Methods: : PEDF transgenic (PEDF-Tg) mice were generated using a human PEDF cDNA under the control of the beta-actin promoter. The oxygen-induce retinopathy (OIR) and VLDLR-/- mice are used as retinal neovascularization (NV) models. The Wnt pathway activation was evaluated by Western blot analysis of beta-catenin and phosphorylated LRP6, and TOPFLASH promoter activity assay. Binding of PEDF to LRP6 was determined by ligand-receptor binding assay and co-precipitation analysis.

Results: : Intravitreal injection of PEDF protein suppressed Wnt signaling in the retinas of the OIR and VLDLR-/- models. Over-expression of PEDF in PEDF-Tg mice attenuated the Wnt pathway activation in the OIR model, while PEDF-/- mice with OIR showed exacerbated activation of the Wnt pathway, compared to the Wt mice with OIR. Silencing PEDF by siRNA alone resulted in activation of Wnt signaling. PEDF bound to LRP6, a Wnt co-receptor, with a high affinity and blocked the Wnt signaling induced by a Wnt ligand. Co-precipitation assay showed that PEDF specifically bound to LRP6 at the E1E2 domain. Binding of PEDF to LRP6 blocked the LRP6 and the frizzled receptor dimerization induced by a Wnt ligand.

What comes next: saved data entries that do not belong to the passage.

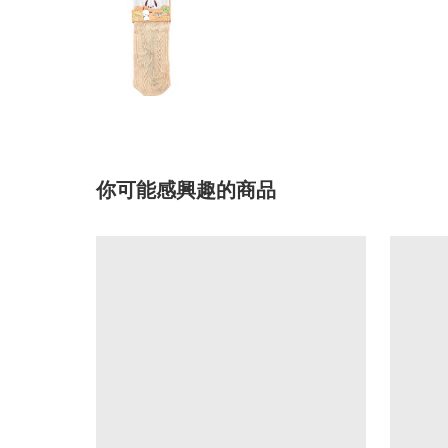
你可能感興趣的商品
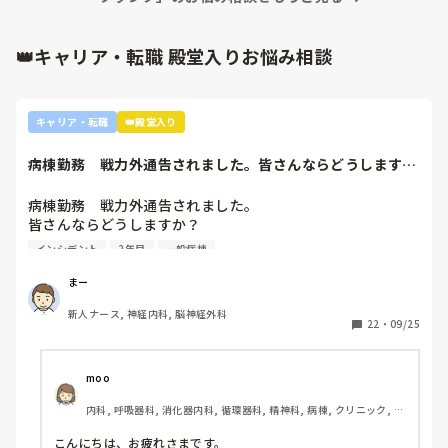
👑キャリア・転職 殿堂入りお悩み相談
キャリア・転職
👑殿堂入り
病棟勤務　戦力外通告されました。皆さんならどうします
か？2年目です。1...
病棟勤務　戦力外通告されました。

皆さんならどうしますか？

2年目です。1年目はゆるい部署にいましたが、人間関係が原
インシデント
2年目
一般病棟
因で2年目から脳外科・神経内科に異動しました。異動して
からの人間関係は良好です。

まー
ですが、異動してから薬剤に関するインシデントを4件ほど
新人ナース, 神経内科, 脳神経外科
起こし、優先順位や多重課題ができていないのでは？という
22
・
09/25
方が浮き彫りになり師長や主任に『複数受け持ち任せられな
い』『一人を持って看護のつながりを持って』ということで
受け持ち1人になりました。

moo
複数受け持ちに戻るよう、1ヶ月間1年目のように勉強したり
内科, 呼吸器科, 消化器内科, 循環器科, 精神科, 病棟, クリニック, リ
と業務に臨んできました。

ーダー, 外来, 一般病院, 大学病院, 慢性期, 透析
そして最近師長さんに『君は病棟勤務よりも外来とか健診セ
こんにちは、お疲れさまです。
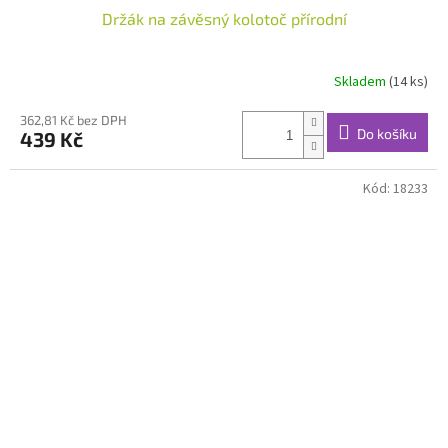
Držák na závěsný kolotoč přírodní
Skladem
(14 ks)
362,81 Kč bez DPH
Do košíku
439 Kč
Kód:
18233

Conclusions: : PEDF is a potent inhibitor of the Wnt pathway. As the Wnt pathway regulates angiogenesis, inflammation and fibrosis, blocking Wnt signaling represents a unifying mechanism for the broad activities of PEDF. Decreased ocular levels of PEDF are responsible, at least in part, for the Wnt signaling activation in diabetic retinopathy and AMD.